Yemen's Iran-backed Huthi rebels said Thursday they fired a ballistic missile at Saudi Arabia and hit a military target, in the second such attack this month, after threatening to retaliate over a crippling blockade.
 
"We confirm the success of our ballistic missile trial, which hit its military target inside Saudi Arabia," the Huthi-run Al-Masira television channel said. 
 
A spokesman for the Saudi-led military coalition fighting the Shiite Huthi rebels in Yemen did not immediately respond to an AFP request for comment.
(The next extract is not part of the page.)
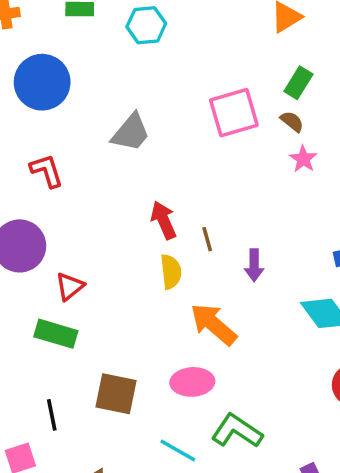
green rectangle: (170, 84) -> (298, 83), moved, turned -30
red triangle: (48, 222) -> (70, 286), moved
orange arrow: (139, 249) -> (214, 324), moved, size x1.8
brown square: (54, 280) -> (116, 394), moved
But Saudi-owned Al-Arabiya television said the missile was intercepted in the air over the southwestern Saudi region of Khamis Mushait.
 
Hours earlier in a speech broadcast on Al-Masira, rebel chief Abdulmalik al-Huthi warned against "prolonging the blockade" imposed on Yemen following a November 4 rebel missile attack that was intercepted near Riyadh international airport. 
 
"Should the blockade continue, we know what (targets) would cause great pain and how to reach them," he said.
 
Saudi Arabia and its allies tightened the longstanding blockade on Yemen's ports and the main international airport in Sanaa in the wake of the November missile attack.
 
The move prompted the Huthis to warn that they considered "airports, ports, border crossings and areas of any importance" in Saudi Arabia, as well as its ally the United Arab Emirates, legitimate targets.
 
"We will not stand idly by -- we will seek more radical means to prevent both the tightening of the blockade and all acts aimed at starving and humiliating the people of Yemen," the rebels' political office said this month.
 
Riyadh accuses its arch-rival Iran of arming Yemen's Huthis and earlier this month Saudi Arabia's powerful Crown Prince Mohammed bin Salman said this "could be considered an act of war."
 
Saudi Arabia has accused Iran of supplying the Huthis with arms.
 
Iran's foreign ministry has denied the accusation.
 
- Rebel rift -
 
The Huthis, a northern minority that has long complained of marginalization, descended on the capital Sanaa from their mountainous region in September 2014, seizing the city with little resistance.
 
Security forces loyal to former president Ali Abdullah Saleh, who ruled Yemen for decades until he resigned under pressure in 2012, joined forces with the Huthis.
 
Together they forced the government of President Abedrabbo Mansour to flee to the main southern city of Aden and later to Riyadh.
 
Saudi Arabia and a coalition of mainly Sunni Arab allies launched air strikes in March 2015 against the Huthis and later sent ground troops to support pro-government forces.
 
The conflict has claimed more than 8,600 lives since the Saudi-led coalition joined the government's war against the rebel alliance.
 
More than 2,000 people have also died of cholera this year.
 
The United Nations has warned Yemen faces mass famine unless the Saudi-led coalition allows more food aid into the country, long the poorest in the region.
 
The coalition allowed limited supplies into select areas in Yemen last weekend. 
 
Yemen's conflict, which has enabled Al-Qaida in the Arabian Peninsula, or AQAP, and the Islamic State group to flourish in the chaos of war, shows no sign of waning. 
 
The Huthi-Saleh rebel alliance has also begun to unravel, with clashes between the Huthis and fighters loyal to the former president leaving at least 14 dead on Wednesday. 
 
Violence between the two, whose alliance first began to show cracks in August, flared again on Thursday night, localized in southern Sanaa and around the residence of two of Saleh's nephews.